The Israeli economy shrank by 2.4 percent in 2020 due to the coronavirus pandemic, figures released by the Central Bureau of Statistics Tuesday showed.
The figures represent the first contraction of the economy over a year since a marginal drop in 2002, as increased unemployment and a likely rise in insolvencies after the latest national lockdown weigh on economic recovery.
But the data is nonetheless better than expected, with economic officials having predicted a contraction of at least 3.3%-4.6%. And it was far better than the 5.5% average contraction in OECD countries last year.
Despite the fall, the Bank of Israel expects a comeback in 2021, with as much as 6.3% growth if the country’s vaccination drive is successful.
Four million Israelis, or some 44 percent of the country’s total population, have now received the first dose of a coronavirus vaccine, the Prime Minister’s Office announced Tuesday.
But with new virus cases still remaining above 5,000 a day, some restrictions from a third national lockdown remain in place, limiting businesses and affecting unemployment numbers.
During the first outbreak of the virus in the spring, unemployment figures issued by the Employment Service spiked as 800,000 people quickly lost work in Israel’s initial lockdown.
They have since fluctuated as the country has moved in and out of restrictions and closures.
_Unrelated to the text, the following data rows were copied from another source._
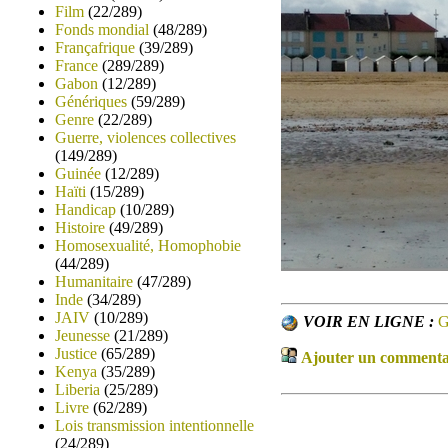
Film
(22/289)
Fonds mondial
(48/289)
Françafrique
(39/289)
France
(289/289)
Gabon
(12/289)
Génériques
(59/289)
Genre
(22/289)
Guerre, violences collectives
(149/289)
Guinée
(12/289)
Haïti
(15/289)
Handicap
(10/289)
Histoire
(49/289)
Homosexualité, Homophobie
(44/289)
Humanitaire
(47/289)
Inde
(34/289)
JAIV
(10/289)
VOIR EN LIGNE :
G
Jeunesse
(21/289)
Justice
(65/289)
Ajouter un commentair
Kenya
(35/289)
Liberia
(25/289)
Livre
(62/289)
Lois transmission intentionnelle
(24/289)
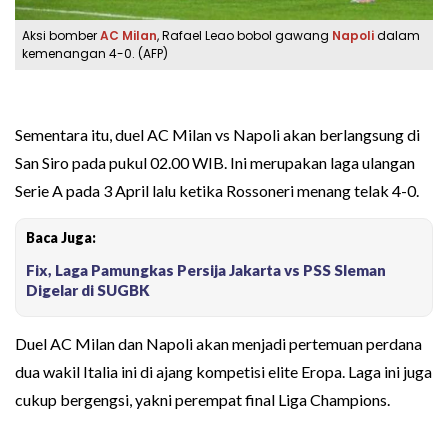
Aksi bomber
AC Milan
, Rafael Leao bobol gawang
Napoli
dalam
kemenangan 4-0. (AFP)
Sementara itu, duel AC Milan vs Napoli akan berlangsung di
San Siro pada pukul 02.00 WIB. Ini merupakan laga ulangan
Serie A pada 3 April lalu ketika Rossoneri menang telak 4-0.
Baca Juga:
Fix, Laga Pamungkas Persija Jakarta vs PSS Sleman
Digelar di SUGBK
Duel AC Milan dan Napoli akan menjadi pertemuan perdana
dua wakil Italia ini di ajang kompetisi elite Eropa. Laga ini juga
cukup bergengsi, yakni perempat final Liga Champions.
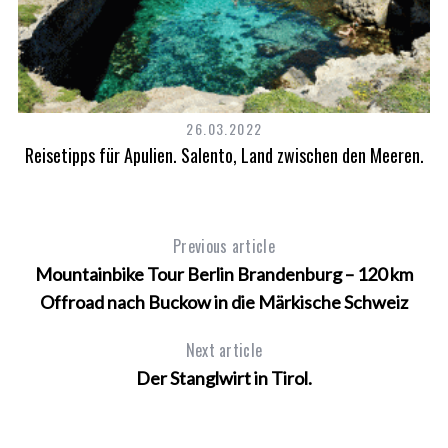
26.03.2022
s
Reisetipps für Apulien. Salento, Land zwischen den Meeren.
Previous article
Mountainbike Tour Berlin Brandenburg – 120 km
Offroad nach Buckow in die Märkische Schweiz
Next article
Der Stanglwirt in Tirol.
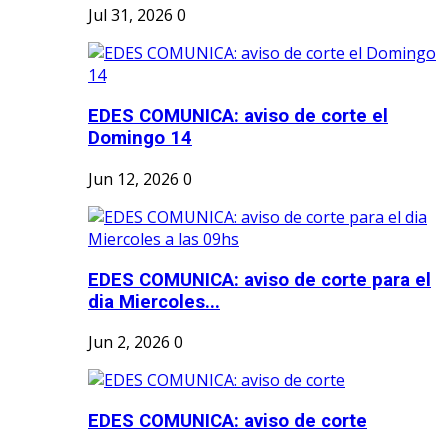
Jul 31, 2026
0
EDES COMUNICA: aviso de corte el
Domingo 14
Jun 12, 2026
0
EDES COMUNICA: aviso de corte para el
dia Miercoles...
Jun 2, 2026
0
EDES COMUNICA: aviso de corte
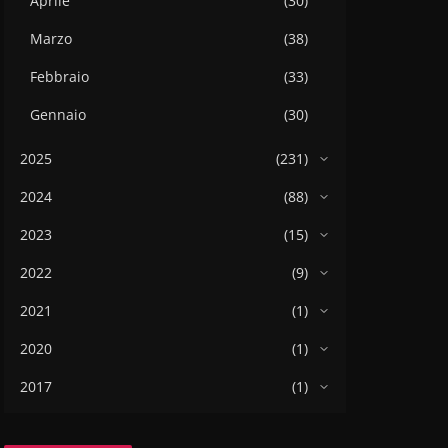
Aprile
(30)
Marzo
(38)
Febbraio
(33)
Gennaio
(30)
2025
(231)
2024
(88)
2023
(15)
2022
(9)
2021
(1)
2020
(1)
2017
(1)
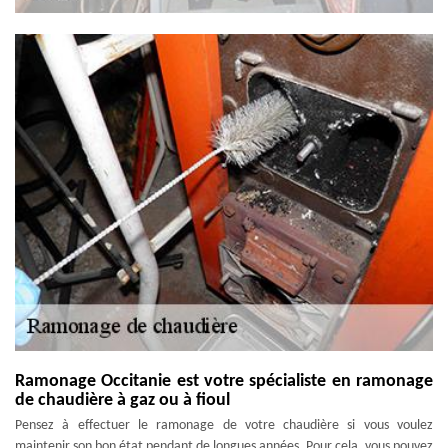
Ramonage Occitanie est votre spécialiste en ramonage
de chaudière à gaz ou à fioul
Pensez à effectuer le ramonage de votre chaudière si vous voulez
maintenir son bon état pendant de longues années. Pour cela, vous pouvez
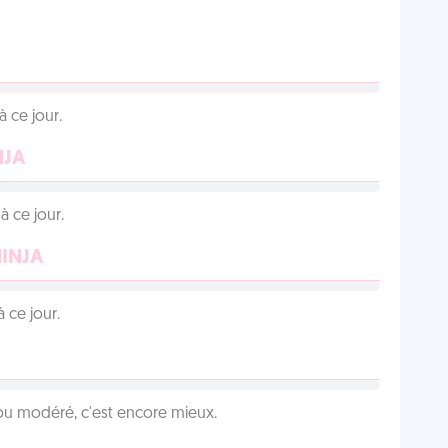
 ce jour.
NJA
 ce jour.
NINJA
 ce jour.
é ou modéré, c'est encore mieux.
The government has provided unemployment stipends to those who lost their jobs, as well as periodic grants to independent businesses, but many have said that these allowances are woefully insufficient to cover their everyday needs and soaring expenses.
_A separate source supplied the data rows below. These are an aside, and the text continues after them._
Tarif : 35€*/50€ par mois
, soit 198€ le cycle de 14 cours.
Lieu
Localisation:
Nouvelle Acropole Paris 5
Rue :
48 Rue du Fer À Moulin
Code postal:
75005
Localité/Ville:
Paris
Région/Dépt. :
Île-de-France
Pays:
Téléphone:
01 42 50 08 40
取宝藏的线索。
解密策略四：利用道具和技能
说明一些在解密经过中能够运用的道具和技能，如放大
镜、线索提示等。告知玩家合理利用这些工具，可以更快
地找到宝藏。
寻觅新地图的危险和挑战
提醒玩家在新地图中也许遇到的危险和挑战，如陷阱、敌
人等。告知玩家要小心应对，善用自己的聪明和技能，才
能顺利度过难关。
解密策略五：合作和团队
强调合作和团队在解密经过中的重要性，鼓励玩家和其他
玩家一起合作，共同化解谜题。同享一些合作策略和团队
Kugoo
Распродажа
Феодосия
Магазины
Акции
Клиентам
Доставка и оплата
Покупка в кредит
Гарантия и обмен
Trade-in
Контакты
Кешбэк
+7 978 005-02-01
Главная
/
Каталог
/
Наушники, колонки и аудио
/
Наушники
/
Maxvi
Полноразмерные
Pandemic-related spending pushed Israel’s government deficit to a record high of 11.7% of GDP in 2020, and experts expect the deficit to remain high in 2021, at about 9% of GDP.
Additionally, a government budget is unlikely to be adopted before the third quarter of 2021, after Israel holds its fourth election in two years in March. Until then, spending will be constrained by a limit of 1/12th of the 2019 budget each month, to which COVID-19-related cash expenditures of about 3% of GDP, adopted in 2020, will be added.